Affine $A^1$-fibrations over normal varieties are locally trivial in the Zariski topology.

Faithful reductive group actions on $A^3$ are linearizable.

Abstract

We prove a "Generic Equivalence Theorem which says that two affine morphisms $p: S \to Y$ and $q: T \to Y$ of varieties with isomorphic (closed) fibers become isomorphic under a dominant etale base change $\phi: U \to Y$. A special case is the following result.
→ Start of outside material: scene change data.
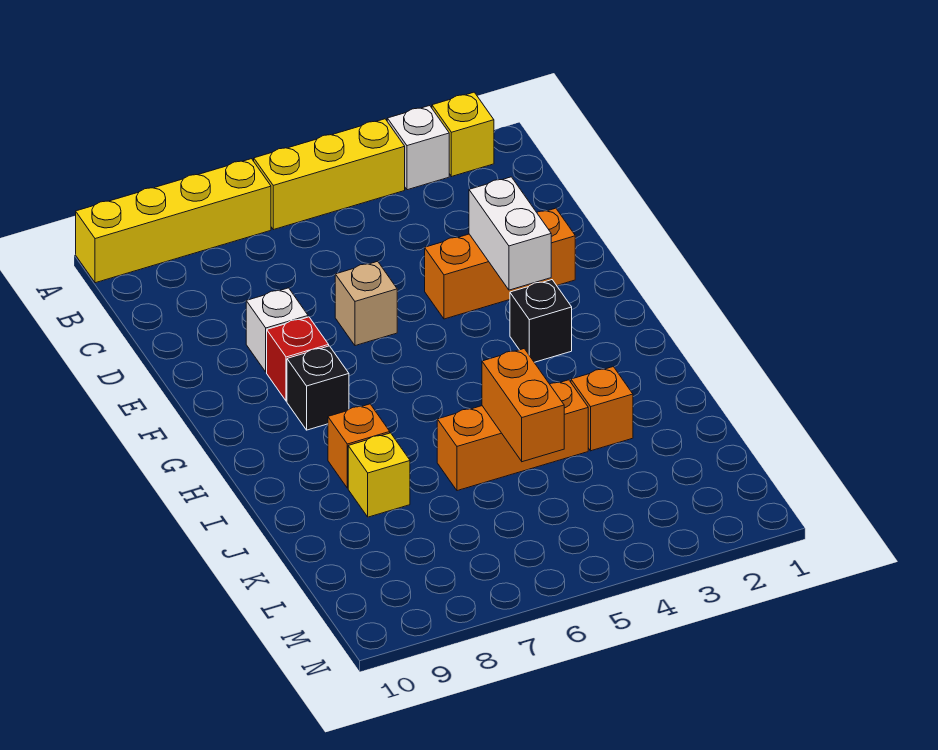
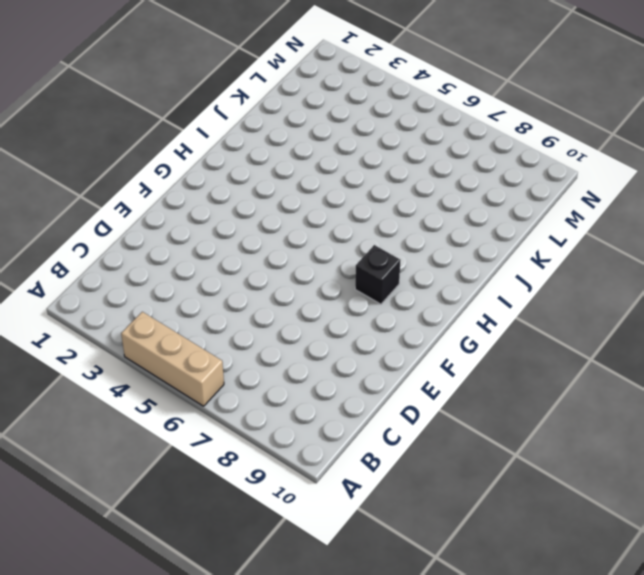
tan 1x3 brick [121,312,224,406] -> yellow 1x3 brick [254,119,405,230]
none -> yellow 1x1 brick [432,92,494,177]
none -> white 1x1 brick [387,106,449,190]
none -> yellow 1x4 brick [76,159,271,283]

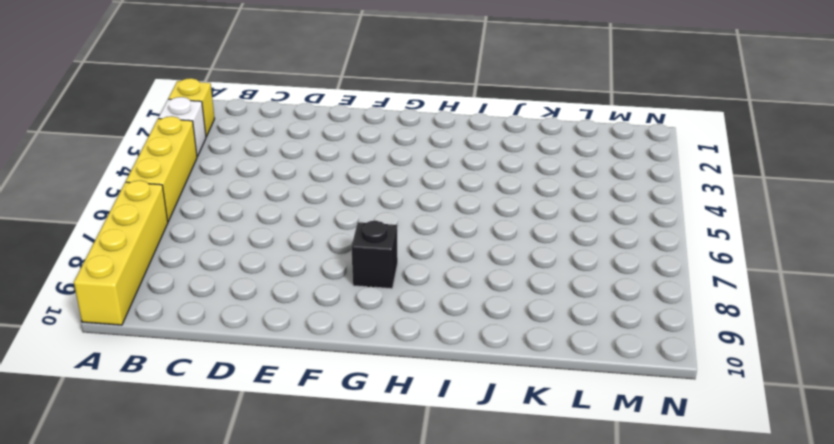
none -> orange 1x3 brick [425,208,575,319]
none -> tan 1x1 brick [335,261,397,346]
none -> white 1x1 brick [246,288,308,372]

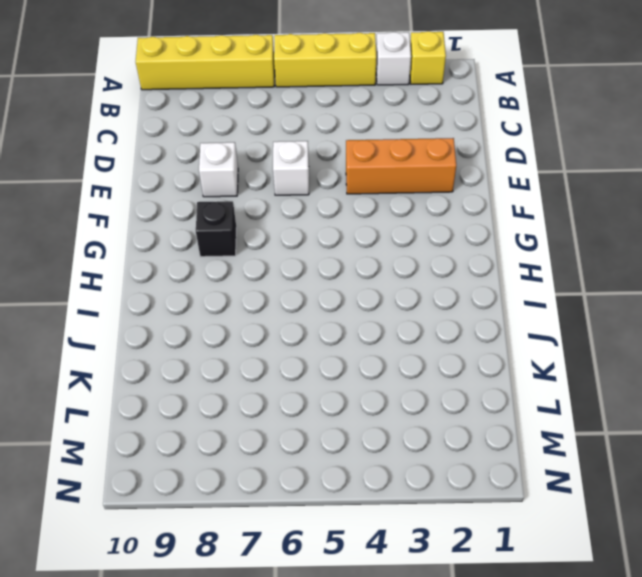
white 1x1 brick [273,141,309,195] -> tan 1x1 brick [335,261,397,346]
none -> red 1x1 brick [267,317,329,401]
none -> black 1x1 brick [510,280,572,362]
none -> orange 1x1 brick [328,404,390,488]

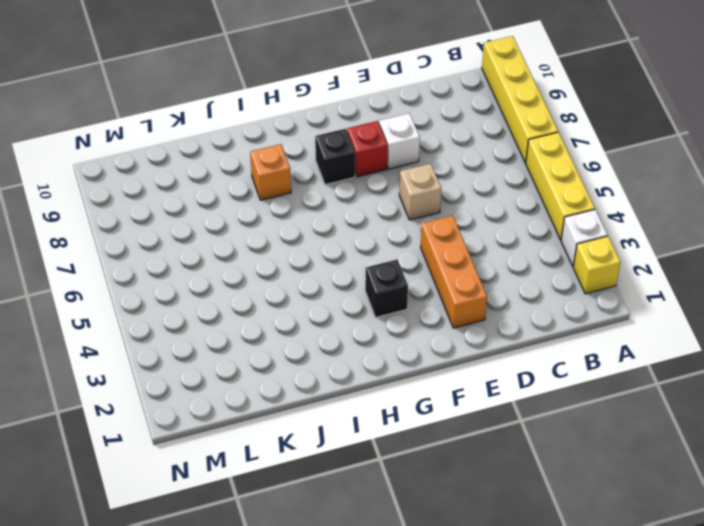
none -> orange 1x1 brick [571,367,633,451]
none -> orange 1x3 brick [437,380,588,491]
none -> yellow 1x1 brick [348,433,410,517]

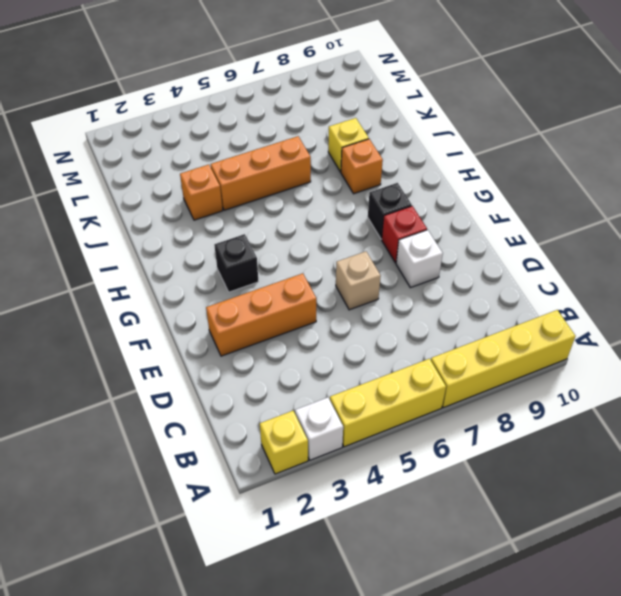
none -> white 1x2 brick [469,177,551,290]
none -> orange 1x2 brick [482,349,564,462]

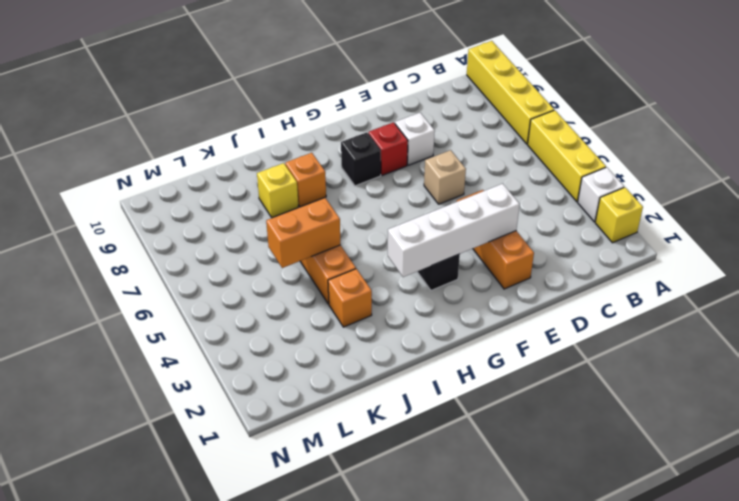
white 1x4 brick [388,184,520,277] -> white 1x2 brick [469,177,551,290]

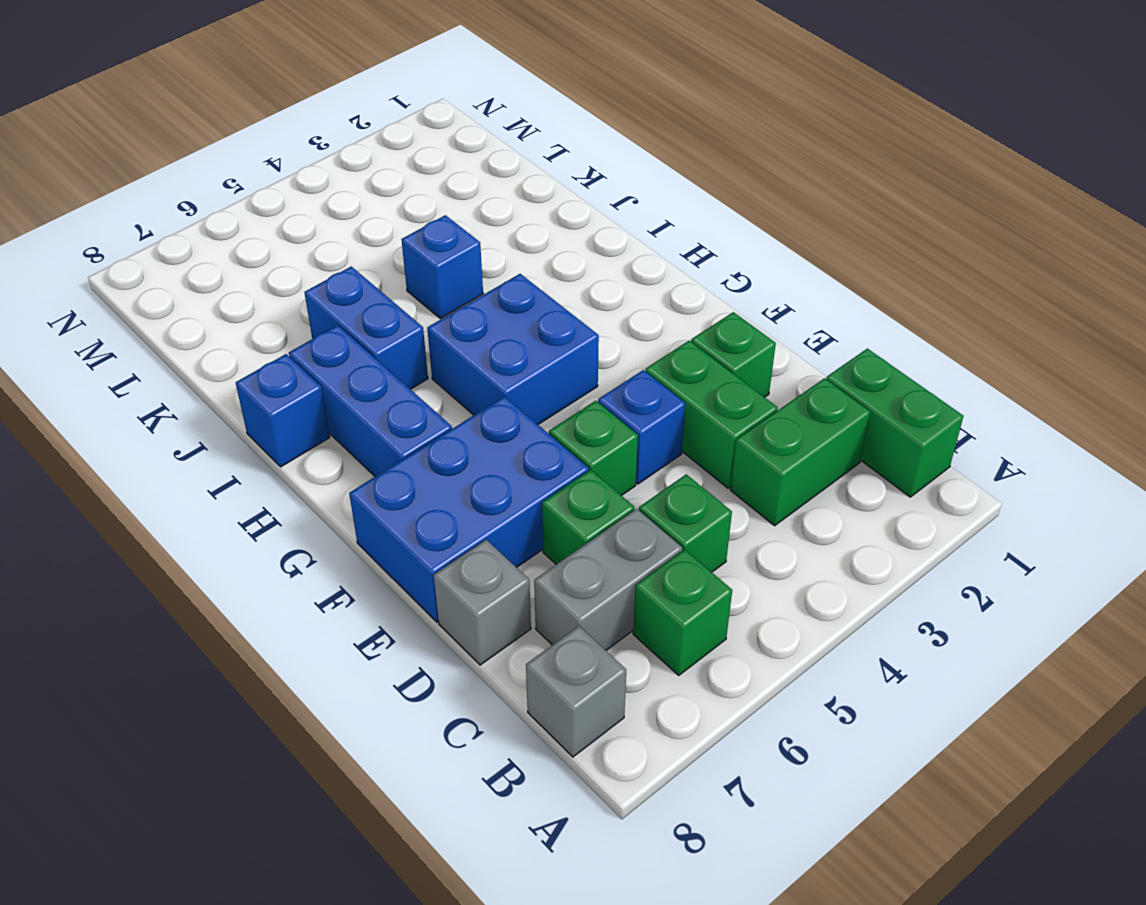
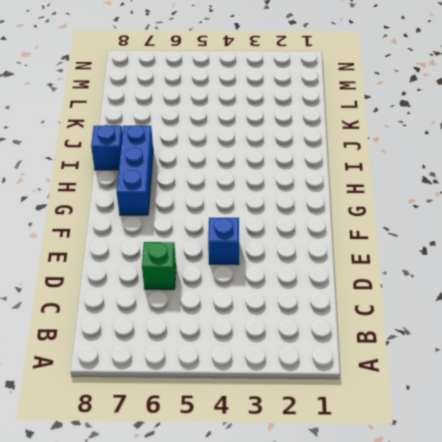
none -> green 1x2 brick [826,348,963,497]
none -> green 1x1 brick [633,549,732,675]
none -> grey 1x1 brick [526,626,626,757]

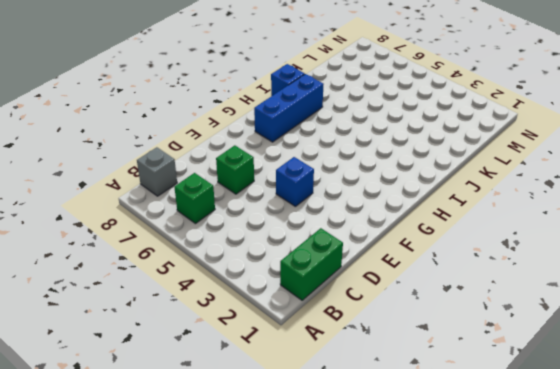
none -> green 1x2 brick [731,378,870,526]
none -> green 1x1 brick [639,474,732,572]
none -> grey 1x2 brick [534,509,682,650]

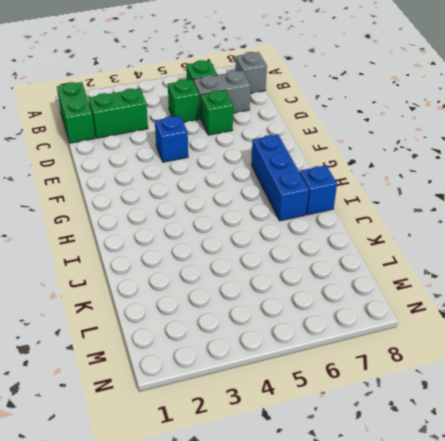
none -> green 1x2 brick [645,341,778,488]
none -> grey 1x1 brick [434,540,531,665]
none -> green 1x1 brick [691,312,776,397]

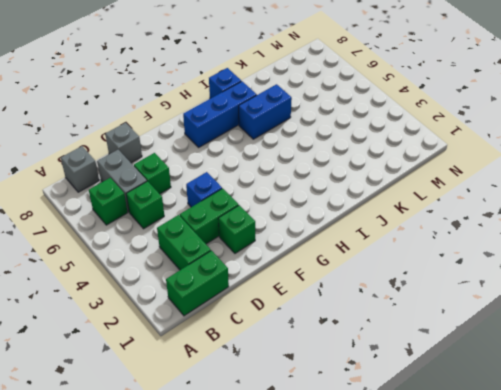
none -> green 1x1 brick [549,401,638,496]
none -> blue 2x3 brick [349,396,589,622]
none -> blue 2x2 brick [427,274,599,424]

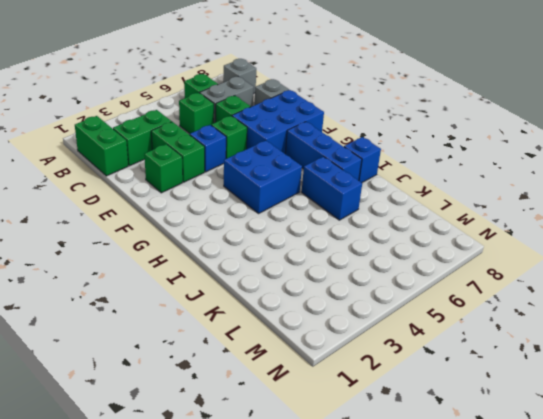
none -> blue 1x1 brick [401,215,483,319]

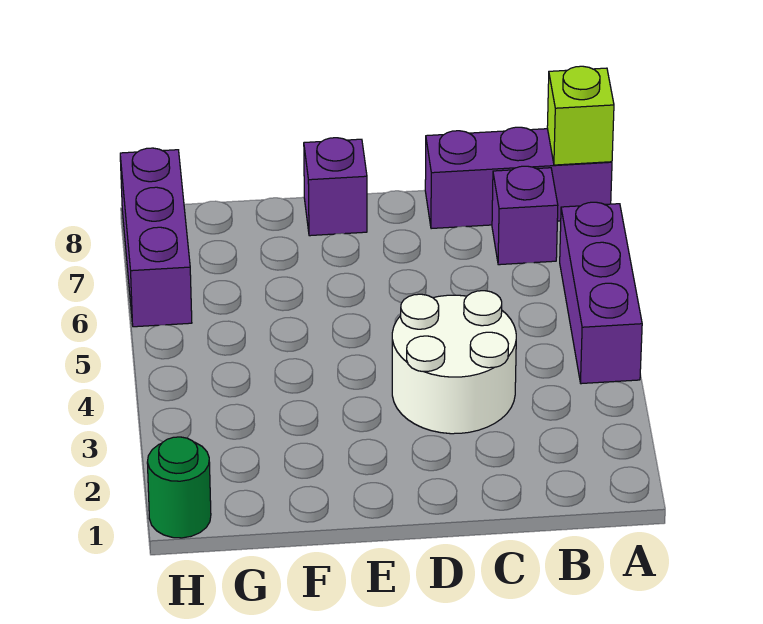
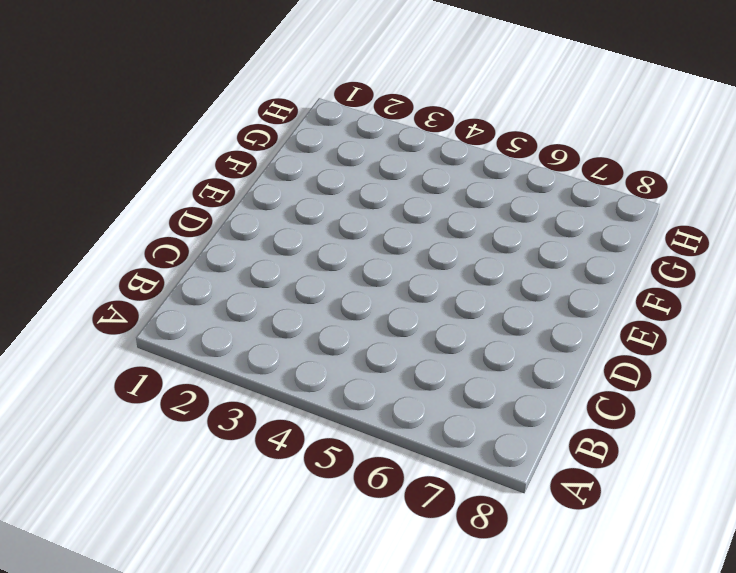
none -> purple 1x3 brick [560,202,642,384]
none -> purple 1x3 brick [425,127,612,229]

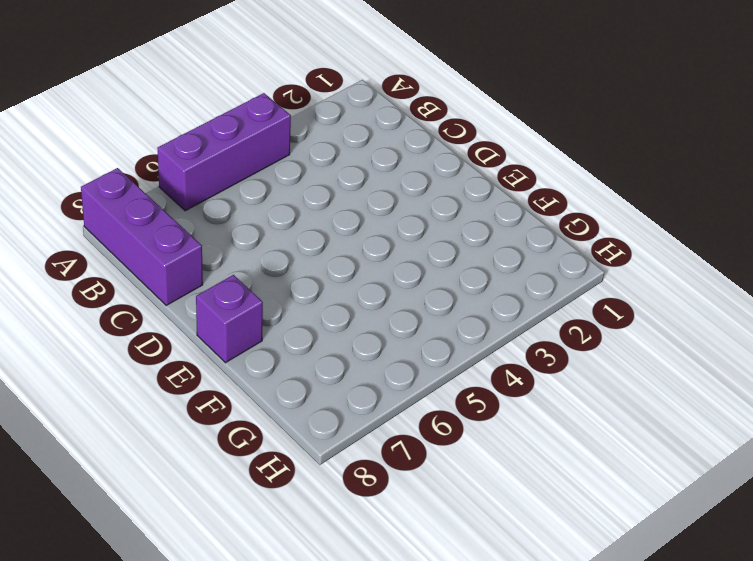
none -> purple 1x1 brick [492,166,558,265]
none -> white 2x2 round brick [392,291,516,434]

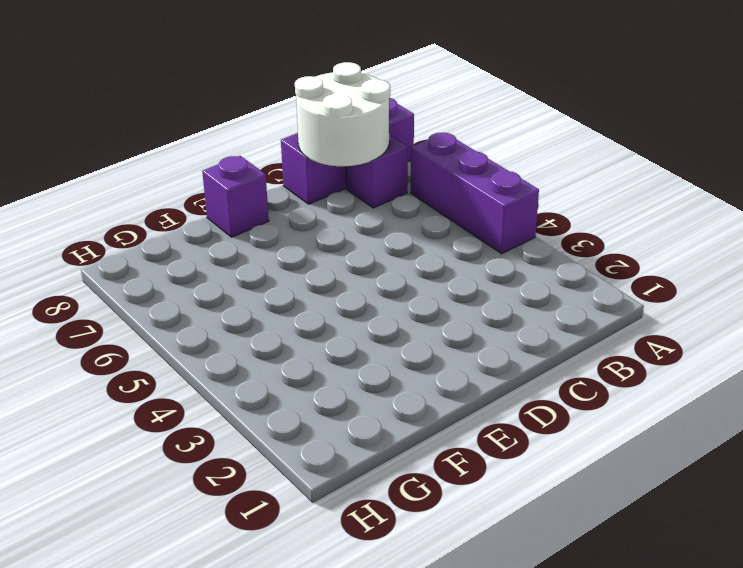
white 2x2 round brick [295,62,390,166] -> white 2x2 round brick moved to [392,291,516,434]
none -> green 1x1 round brick [147,437,211,538]
none -> purple 1x3 brick [120,148,192,327]

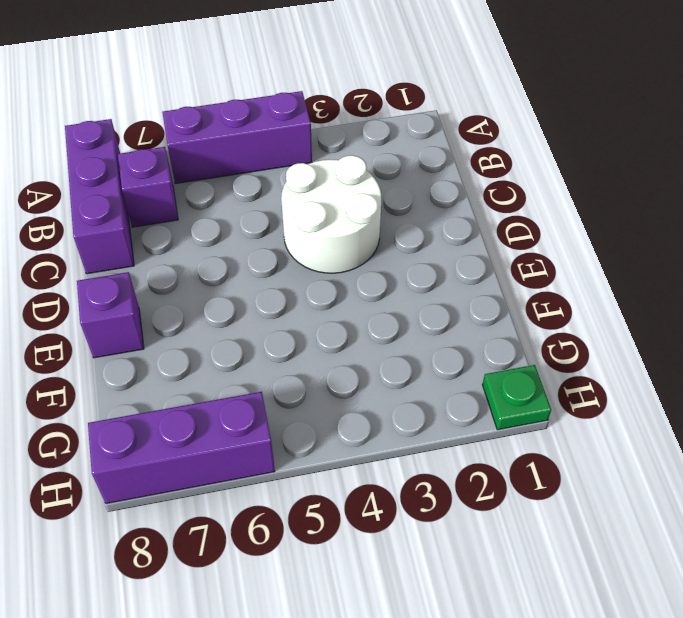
green 1x1 plate [482,365,551,430] -> green 1x1 round brick [147,437,211,538]
none -> lime 1x1 brick [547,66,614,165]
Call a morphism $\phi: X \to Y$ a "fibration with fiber $F$" if $\phi$ is flat and all fibers are (reduced and) isomorphic to $F$. Then an affine fibration with fiber $F$ admits an etale dominant morphism $\mu: U \to Y$ such that the pull-back is a trivial fiber bundle: $U\times_Y X \simeq U\times F$. As an application we give short proofs of the following two (known) results: (a) Every affine $\A^1$-fibration over a normal variety is locally trivial in the Zariski-topology; (b) Every affine $\A^2$-fibration over a smooth curve is locally trivial in the Zariski-topology. We also study families of reductive group actions on $\A^2$ parametrized by curves and show that every faithful action of a non-finite reductive group on $\AA^3$ is linearizable, i.e. $G$-isomorphic to a representation of $G$.